[Stored data]
....................
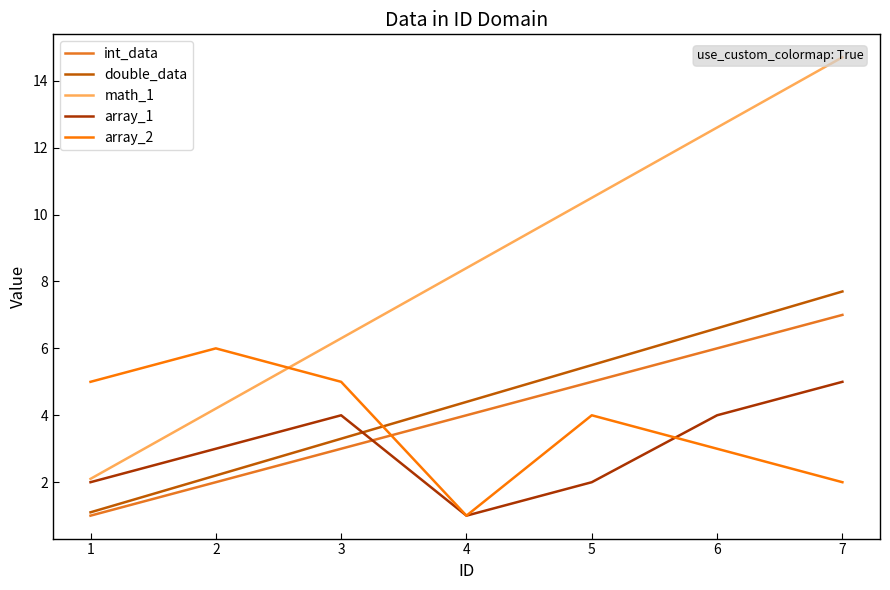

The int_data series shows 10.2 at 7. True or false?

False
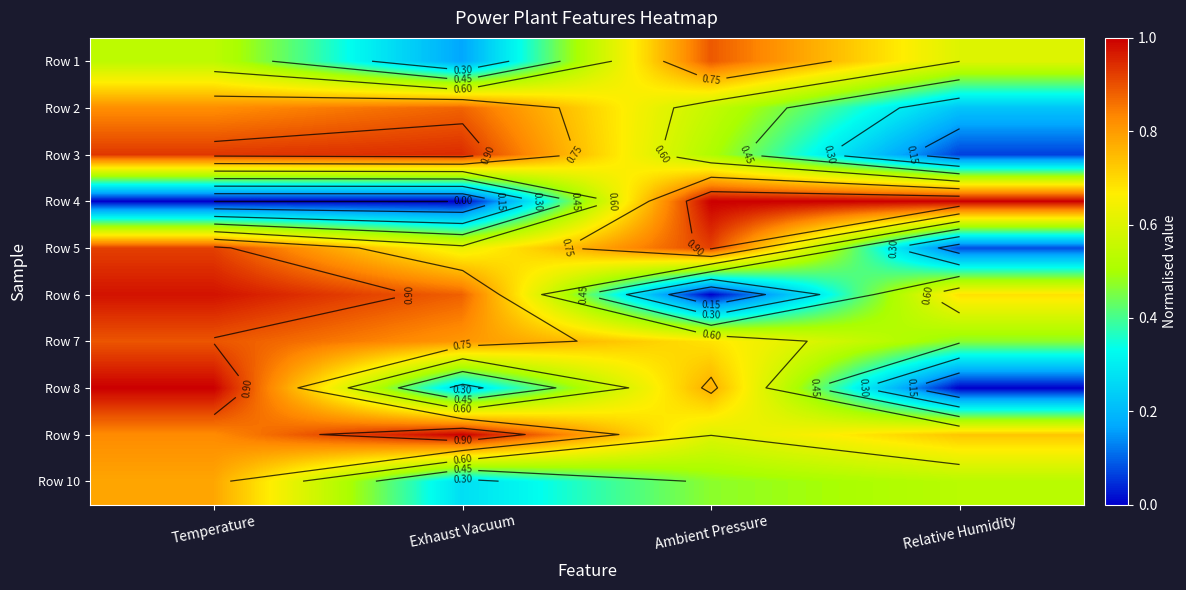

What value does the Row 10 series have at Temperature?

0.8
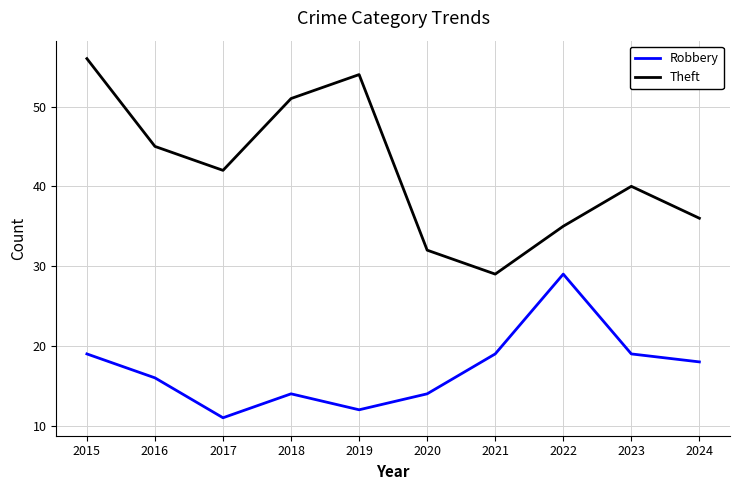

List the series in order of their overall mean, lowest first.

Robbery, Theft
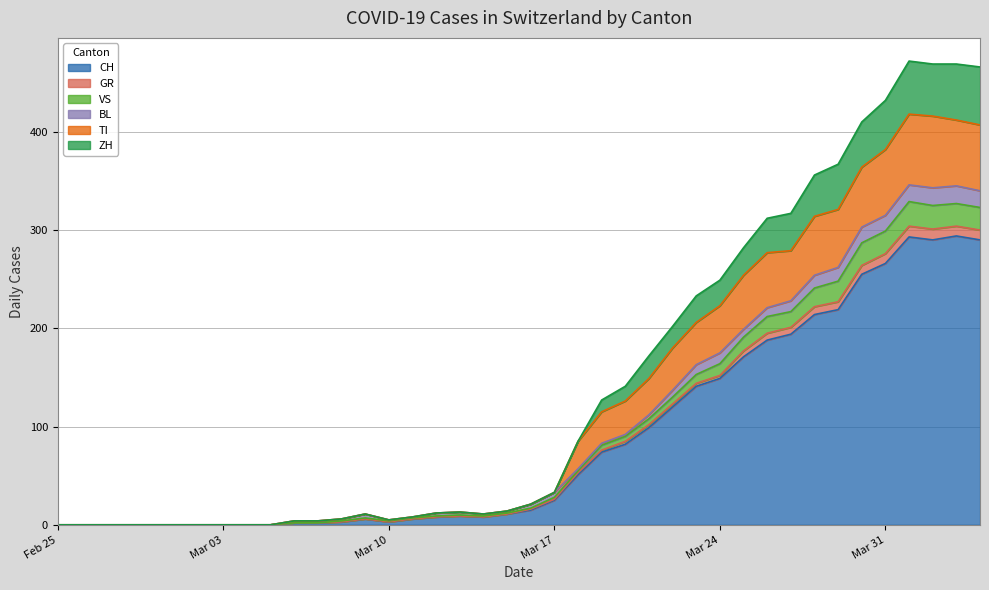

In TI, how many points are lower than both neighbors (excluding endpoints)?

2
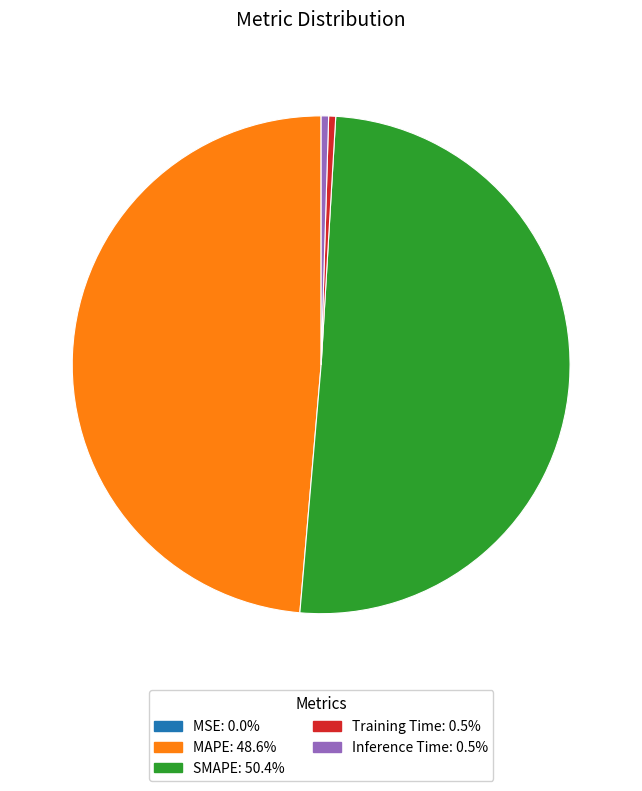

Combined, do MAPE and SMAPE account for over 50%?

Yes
....................
PROBLEM TO SOLVE:
Put each line of the records into a JSON list of strings, with one string per line, and omit blank lines and the pictures.

RESULT OF THIS TASK:
[
  "The int_data series shows 10.2 at 7. True or false?",
  "False",
  "What value does the Row 10 series have at Temperature?",
  "0.8",
  "List the series in order of their overall mean, lowest first.",
  "Robbery, Theft",
  "In TI, how many points are lower than both neighbors (excluding endpoints)?",
  "2",
  "Combined, do MAPE and SMAPE account for over 50%?",
  "Yes"
]